** Supplied text **
>>>>>
Judging by states like New Mexico and California – the two with the largest Spanish-speaking populations in the Union – it is almost a foregone conclusion that the English language is suffering a slow death.

Spanish is all around us. It has somehow become a ‘natural’ part of our lives. Depending on where you live, you can’t go outside for more than a few minutes without hearing someone speaking the language. Elementary schools have classes with more Spanish-speaking children than those who speak English. Employment is getting more difficult because many employers require their employees to be bilingual to be able to serve their Spanish customers. And the laws of the land only encourage the language takeover rather than protecting our national language.

In May, the grocery chain store Albertsons in San Diego, CA had a lawsuit filed against them that claimed they were harassing Hispanic employees for speaking Spanish. According to KDVR, the employees were told they couldn’t speak Spanish around non-Spanish speaking employees. The store, of course, denies the claim, but this is a good example of just how fed up people are getting with the growing use of a ‘foreign’ language.
<<<<<
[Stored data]
>>>>>
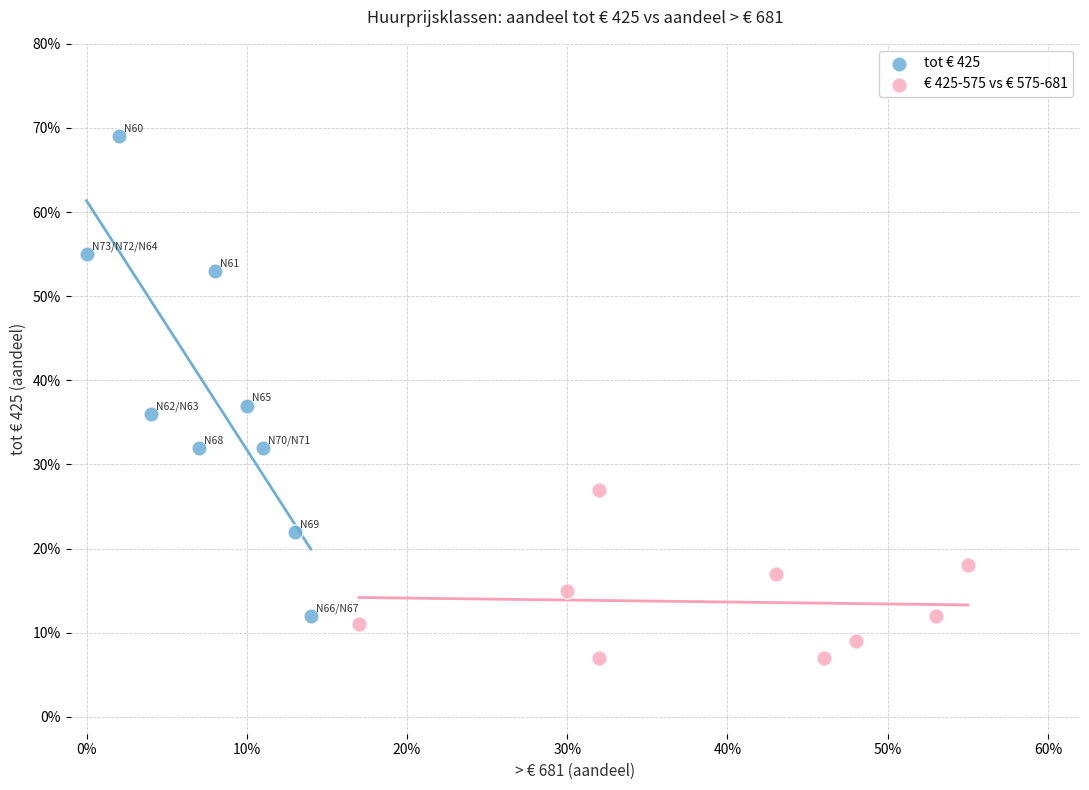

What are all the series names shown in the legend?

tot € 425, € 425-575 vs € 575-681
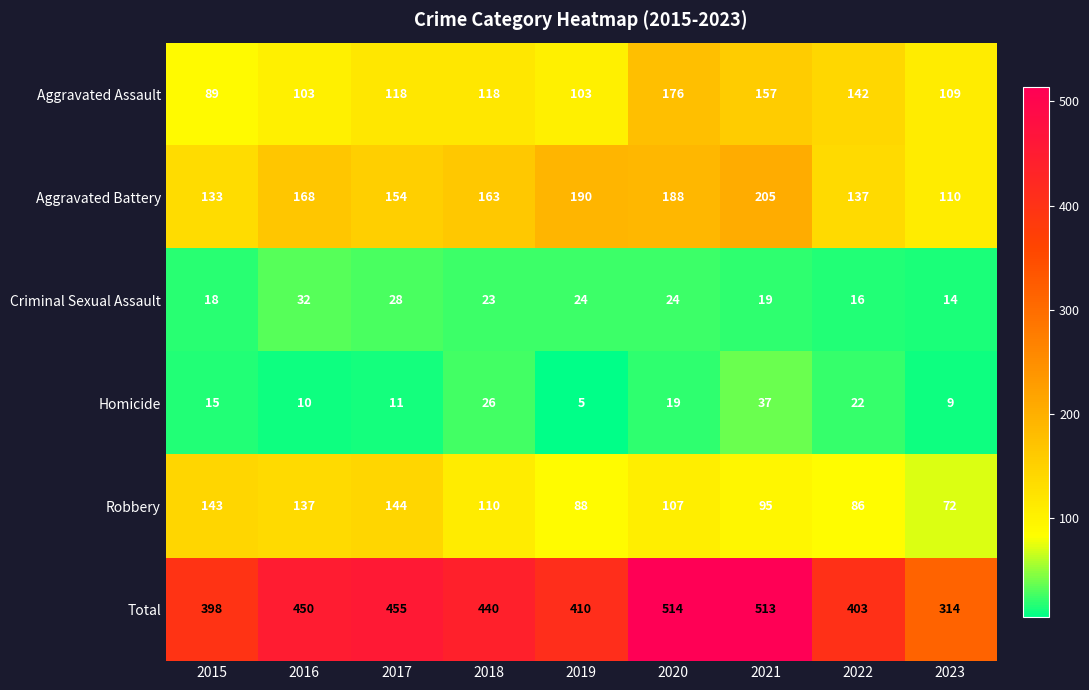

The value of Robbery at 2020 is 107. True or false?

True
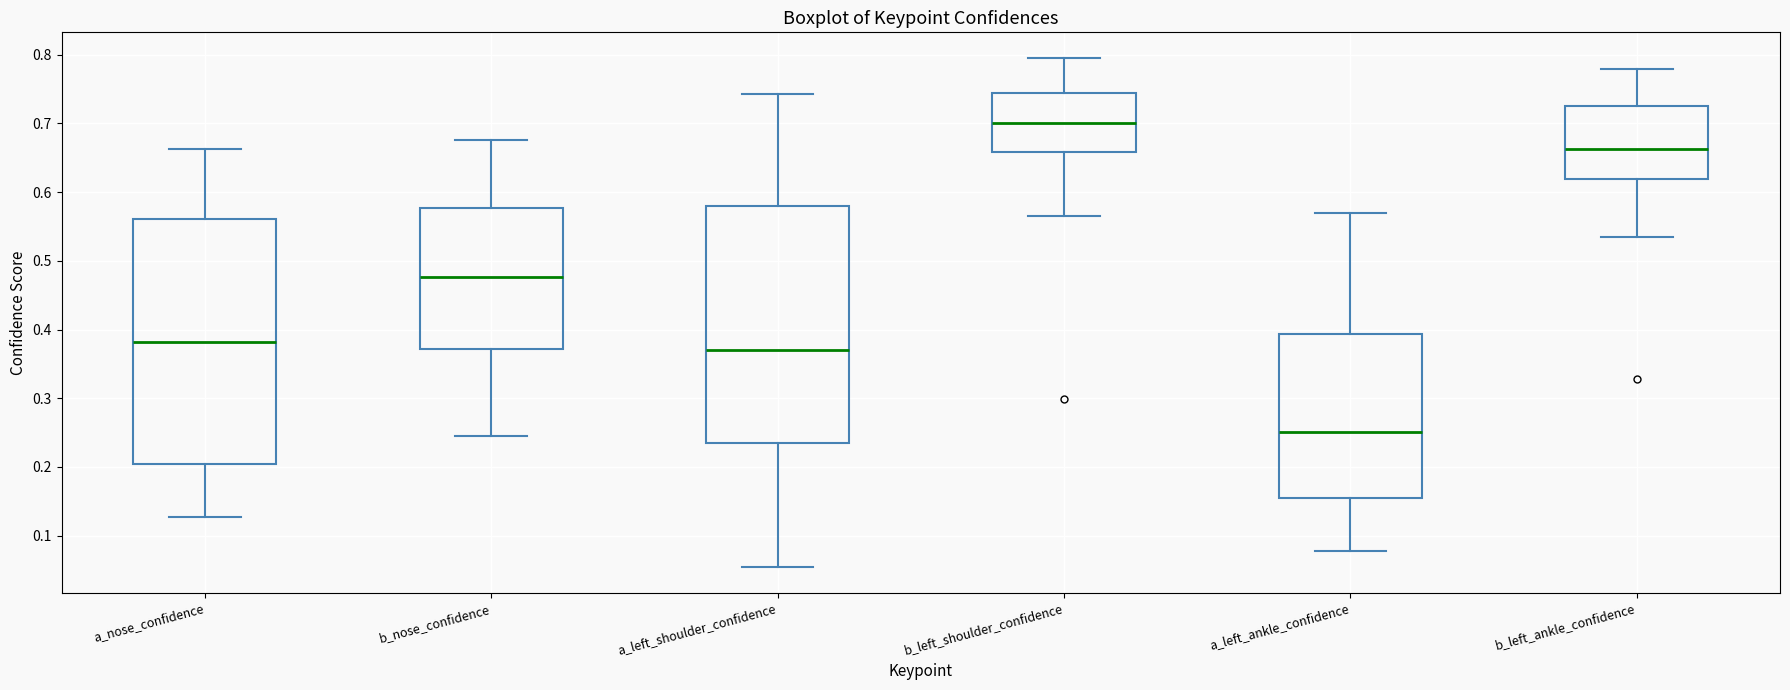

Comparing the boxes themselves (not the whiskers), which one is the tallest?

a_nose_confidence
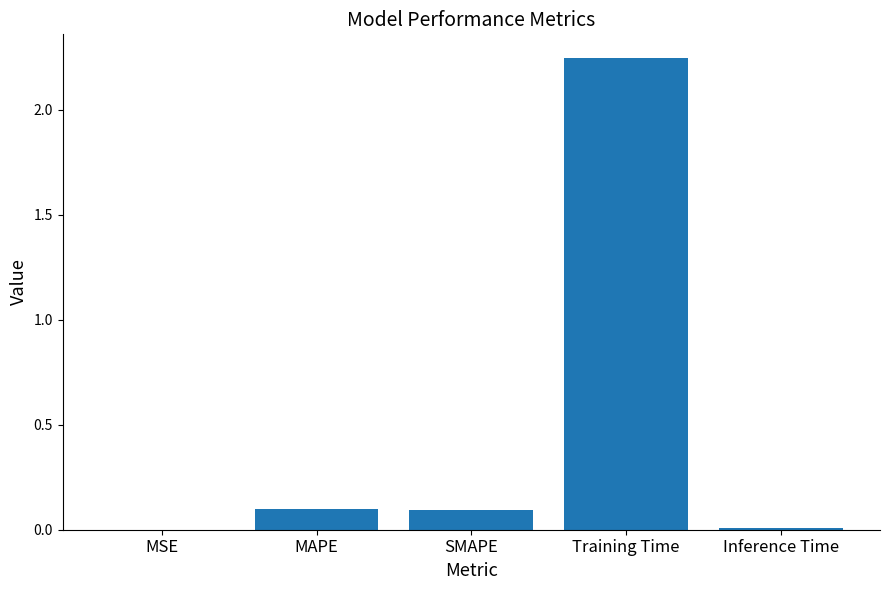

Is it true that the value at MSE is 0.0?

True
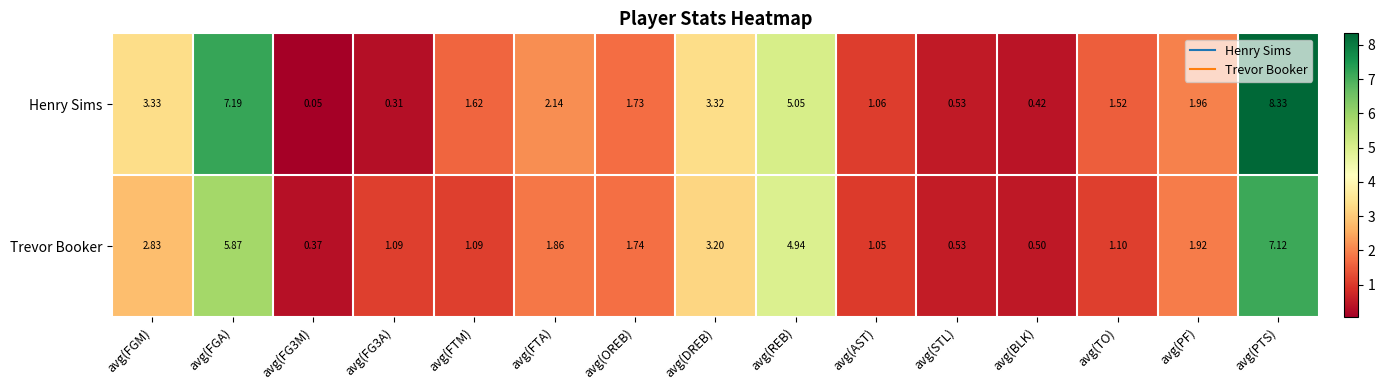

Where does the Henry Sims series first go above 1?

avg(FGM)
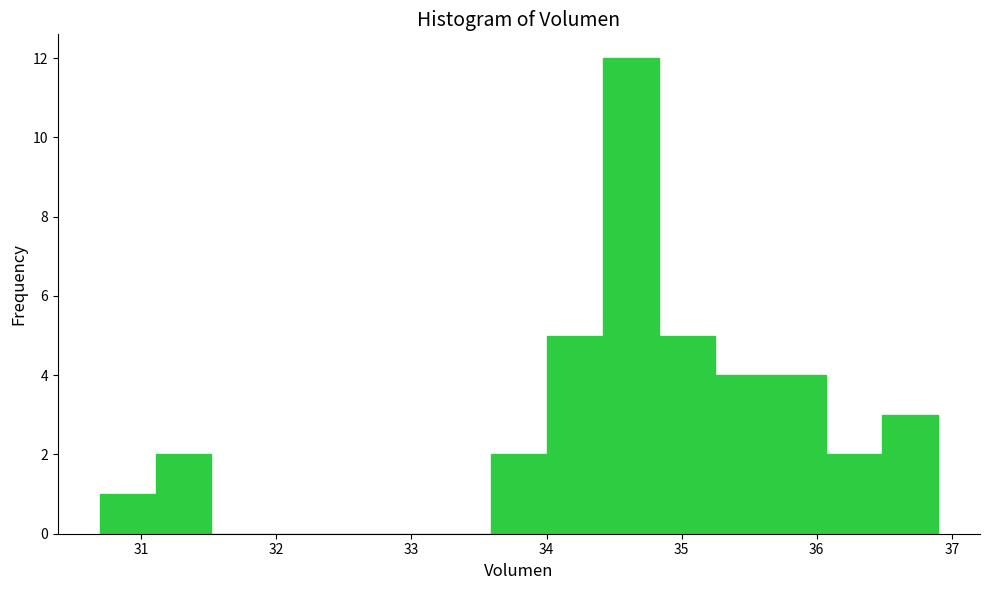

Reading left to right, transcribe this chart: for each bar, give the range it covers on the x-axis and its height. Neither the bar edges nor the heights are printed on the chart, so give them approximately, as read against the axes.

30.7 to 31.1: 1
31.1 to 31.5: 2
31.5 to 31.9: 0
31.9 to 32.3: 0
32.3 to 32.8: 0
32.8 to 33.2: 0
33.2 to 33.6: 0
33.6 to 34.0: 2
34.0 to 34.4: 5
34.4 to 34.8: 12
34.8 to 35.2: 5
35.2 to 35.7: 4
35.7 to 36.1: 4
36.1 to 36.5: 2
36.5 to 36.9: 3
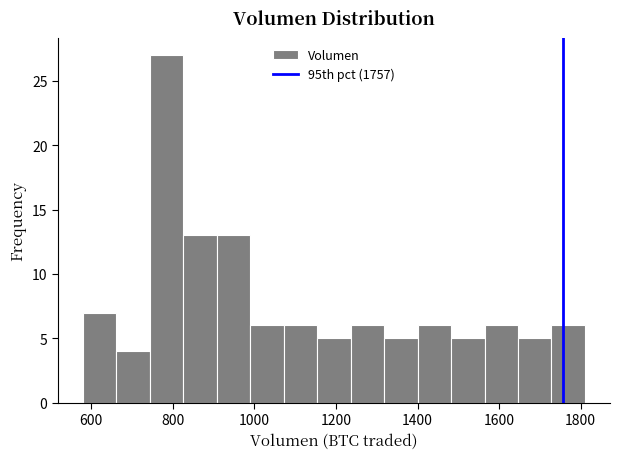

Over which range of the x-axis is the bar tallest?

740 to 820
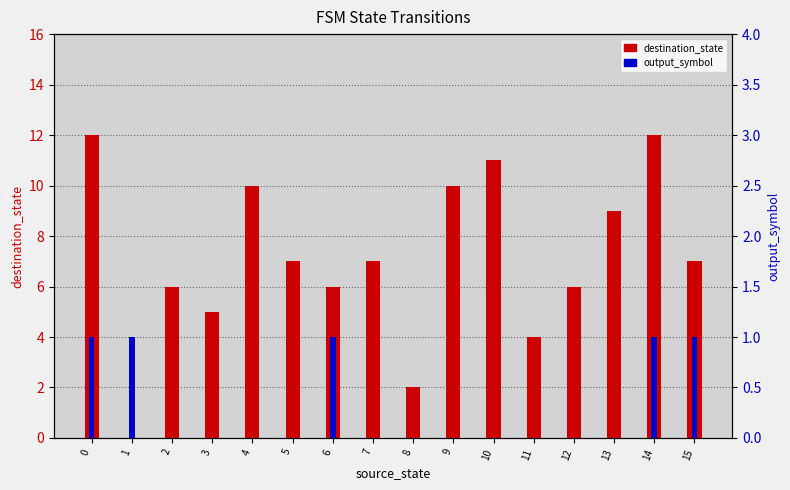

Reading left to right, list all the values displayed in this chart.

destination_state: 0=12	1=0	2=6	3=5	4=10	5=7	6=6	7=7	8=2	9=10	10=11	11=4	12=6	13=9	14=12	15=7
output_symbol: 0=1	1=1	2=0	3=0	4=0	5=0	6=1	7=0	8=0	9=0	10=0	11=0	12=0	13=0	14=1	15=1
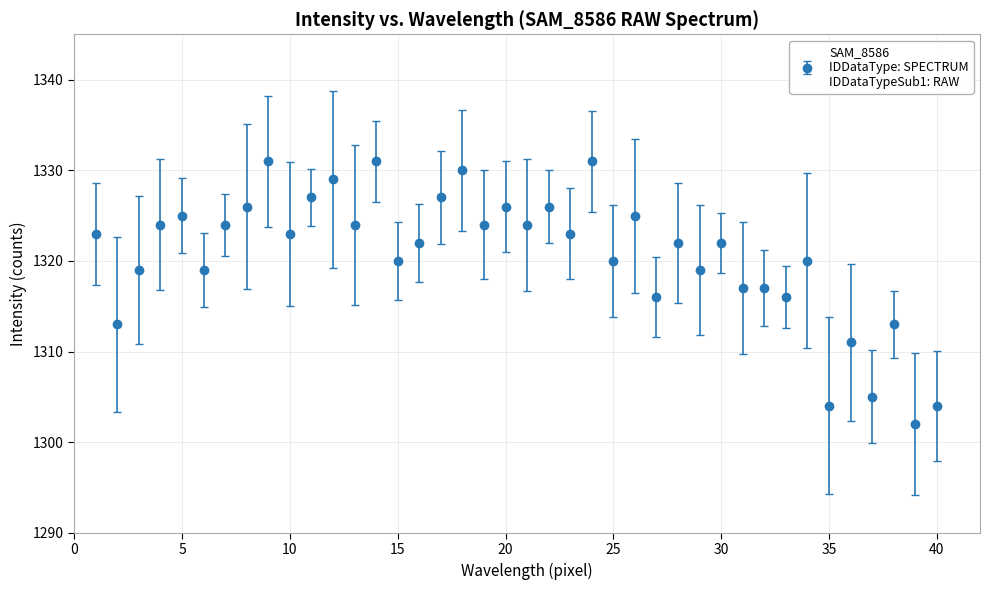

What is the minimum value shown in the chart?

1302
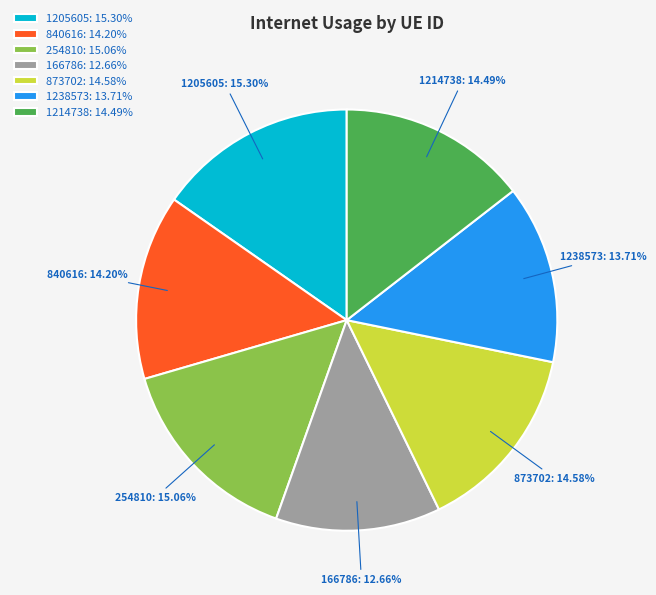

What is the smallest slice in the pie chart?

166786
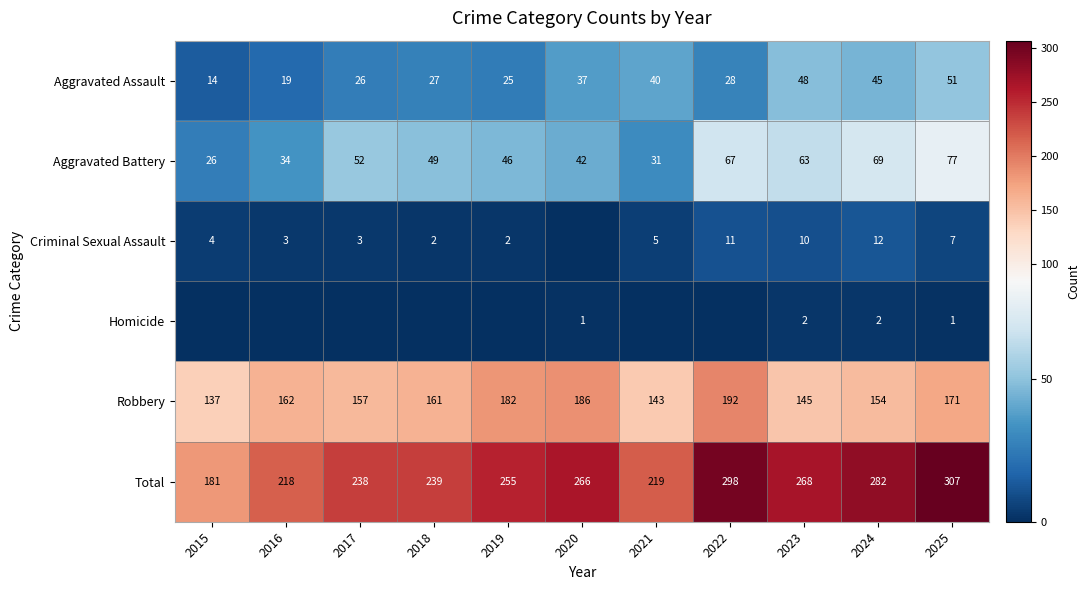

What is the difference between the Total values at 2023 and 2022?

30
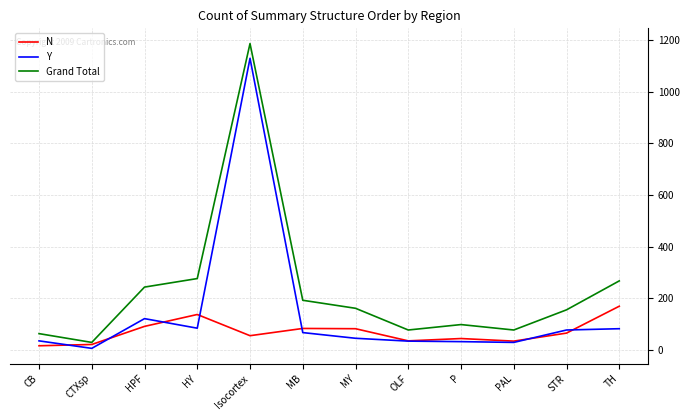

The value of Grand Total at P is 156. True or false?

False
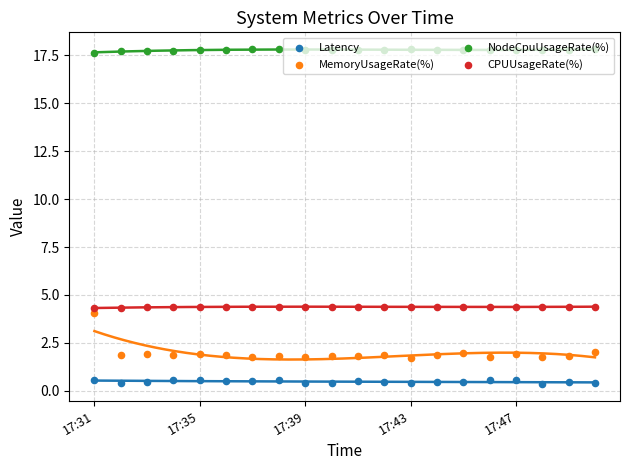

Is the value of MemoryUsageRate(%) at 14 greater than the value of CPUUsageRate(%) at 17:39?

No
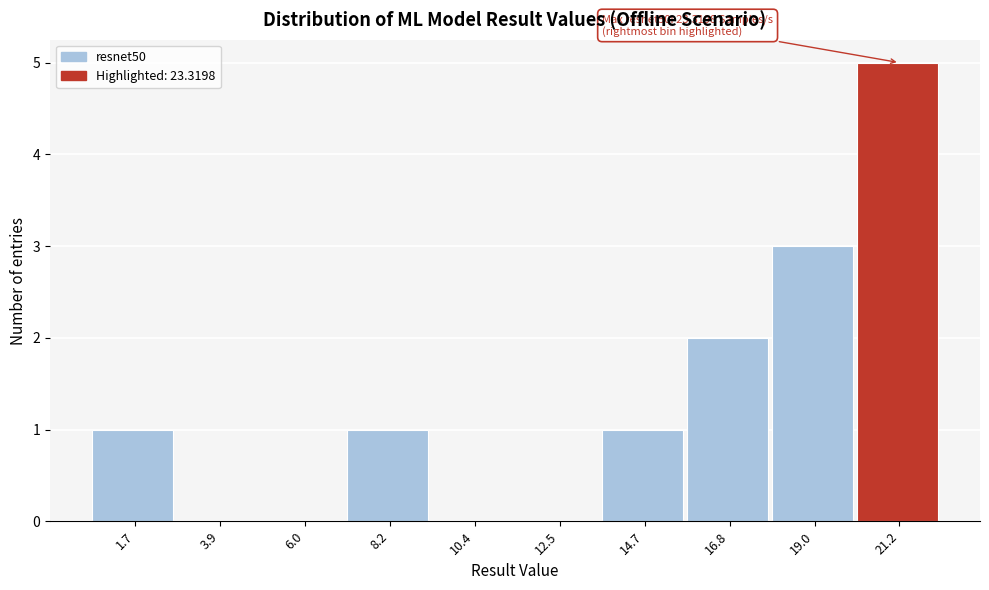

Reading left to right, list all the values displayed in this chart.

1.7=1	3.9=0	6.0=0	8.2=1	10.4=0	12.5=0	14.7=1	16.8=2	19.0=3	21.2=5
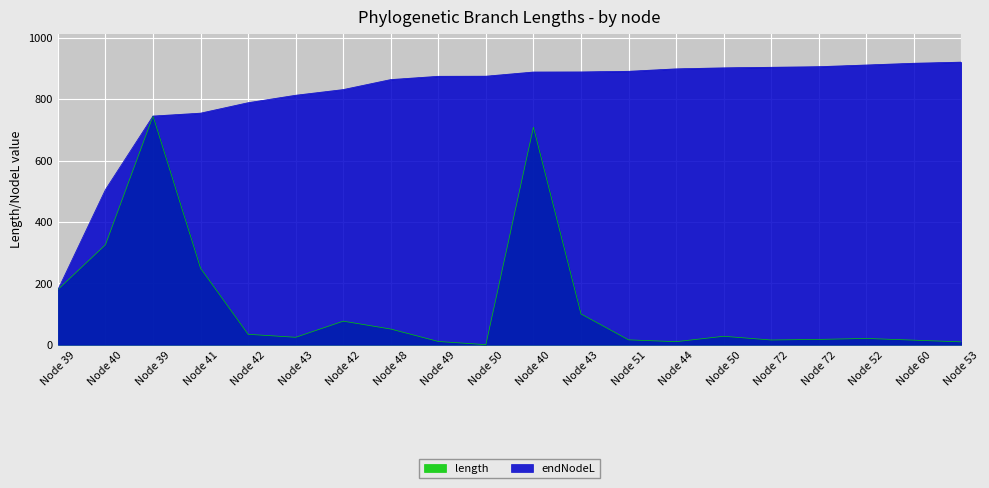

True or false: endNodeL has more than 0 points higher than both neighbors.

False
<<<<<
** Problems to solve **
[1] According to the article about Spanish use, in which city was the Albertsons store that had a lawsuit filed against it?
[2] Please list each example the article about Spanish use gives, in its second paragraph, of how Spanish has become part of daily life.
[3] Carry the article about Spanish use forward from its final sentence.

** Results by task **
[1] San Diego, CA.

[2]
- You can't go outside for more than a few minutes without hearing someone speak Spanish.
- Some elementary school classes have more Spanish-speaking children than English-speaking ones.
- Many employers require employees to be bilingual to serve Spanish-speaking customers.
- The laws encourage the language takeover rather than protecting the national language.

[3]
True, many would argue that Spanish was the language of California when it was part of Mexico. But then, the Golden State is no longer part of Mexico and hasn’t been for a very long time. And before that, it was home to the Indigenous people.  Right or wrong, the land was conquered, and the language should reflect the country it belongs to.

One of the biggest areas we see the Spanish language influence is in schools. As The American Conservative reported:

The state now has 22 counties where at least one-third of school-age children speak Spanish, including 46 percent of children in Los Angeles, 60 percent in Monterey, and 71 percent in Imperial County. The same figure rises to over 80 percent in parts of southern Texas and Arizona. Even Kansas and Nebraska—hardly traditional immigrant destinations—now have counties where over half the school-age children speak Spanish at home.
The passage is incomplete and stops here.